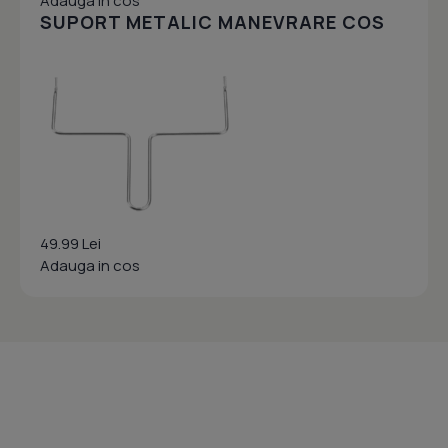
Adauga in cos
SUPORT METALIC MANEVRARE COS
49.99 Lei
Adauga in cos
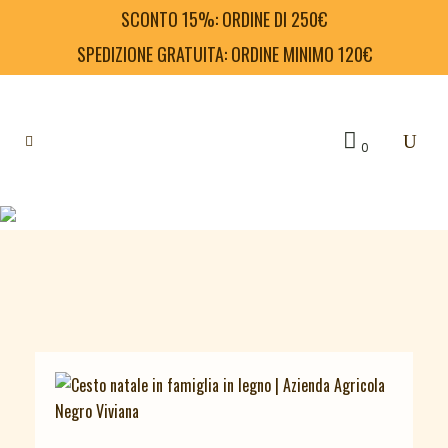
SCONTO 15%: ORDINE DI 250€
SPEDIZIONE GRATUITA: ORDINE MINIMO 120€
0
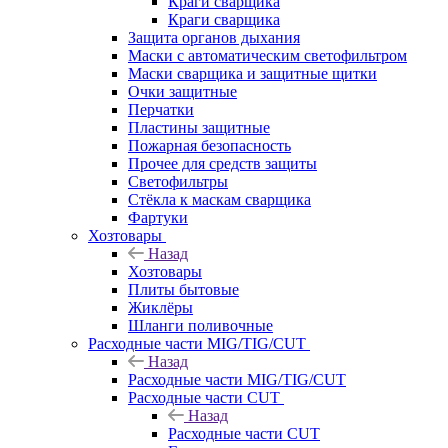
Краги сварщика
Краги сварщика
Защита органов дыхания
Маски с автоматическим светофильтром
Маски сварщика и защитные щитки
Очки защитные
Перчатки
Пластины защитные
Пожарная безопасность
Прочее для средств защиты
Светофильтры
Стёкла к маскам сварщика
Фартуки
Хозтовары
Назад
Хозтовары
Плиты бытовые
Жиклёры
Шланги поливочные
Расходные части MIG/TIG/CUT
Назад
Расходные части MIG/TIG/CUT
Расходные части CUT
Назад
Расходные части CUT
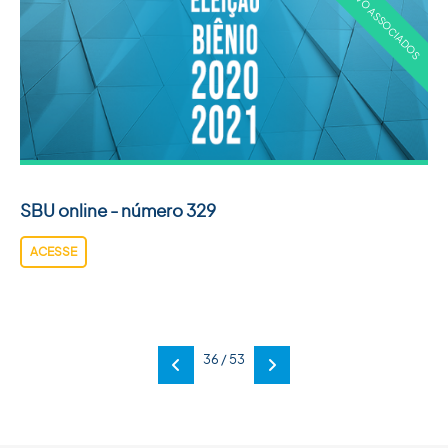
SBU online - número 329
ACESSE
36 / 53
Anterior
Próxima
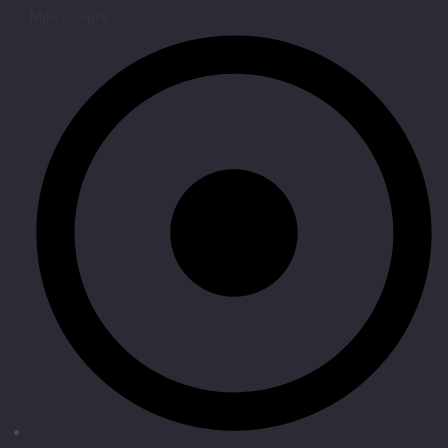
Mon compte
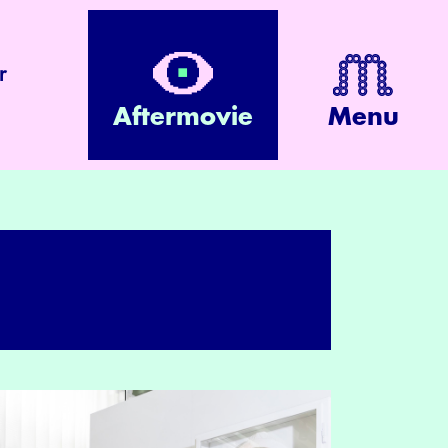
r
Aftermovie
Menu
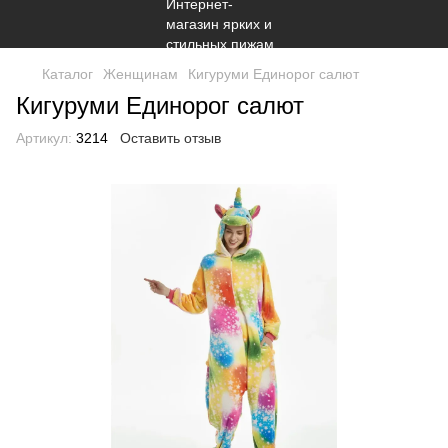
Каталог
Женщинам
Кигуруми Единорог салют
Кигуруми Единорог салют
Артикул:
3214
Оставить отзыв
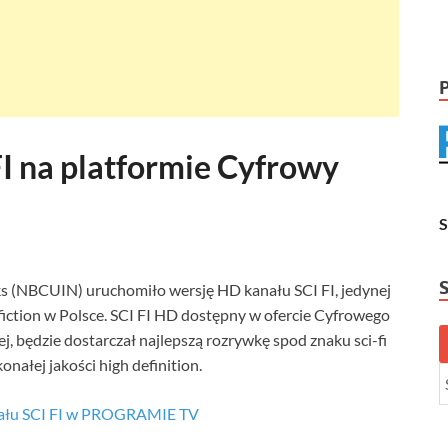
I na platformie Cyfrowy
s (NBCUIN) uruchomiło wersję HD kanału SCI FI, jedynej
 fiction w Polsce. SCI FI HD dostępny w ofercie Cyfrowego
ej, będzie dostarczał najlepszą rozrywkę spod znaku sci-fi
ałej jakości high definition.
nału SCI FI w PROGRAMIE TV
------
TASK GOAL - Where a picture appears, omit it, and otherwise retype the material exactly.

ANSWER BOX -
Adauga in cos
SUPORT METALIC MANEVRARE COS
49.99 Lei
Adauga in cos
SCONTO 15%: ORDINE DI 250€
SPEDIZIONE GRATUITA: ORDINE MINIMO 120€
0
Краги сварщика
Краги сварщика
Защита органов дыхания
Маски с автоматическим светофильтром
Маски сварщика и защитные щитки
Очки защитные
Перчатки
Пластины защитные
Пожарная безопасность
Прочее для средств защиты
Светофильтры
Стёкла к маскам сварщика
Фартуки
Хозтовары
Назад
Хозтовары
Плиты бытовые
Жиклёры
Шланги поливочные
Расходные части MIG/TIG/CUT
Назад
Расходные части MIG/TIG/CUT
Расходные части CUT
Назад
Расходные части CUT
SBU online - número 329
ACESSE
36 / 53
Anterior
Próxima
Mon compte
r
Aftermovie
Menu
Каталог
Женщинам
Кигуруми Единорог салют
Кигуруми Единорог салют
Артикул:
3214
Оставить отзыв
I na platformie Cyfrowy
s (NBCUIN) uruchomiło wersję HD kanału SCI FI, jedynej
 fiction w Polsce. SCI FI HD dostępny w ofercie Cyfrowego
ej, będzie dostarczał najlepszą rozrywkę spod znaku sci-fi
ałej jakości high definition.
nału SCI FI w PROGRAMIE TV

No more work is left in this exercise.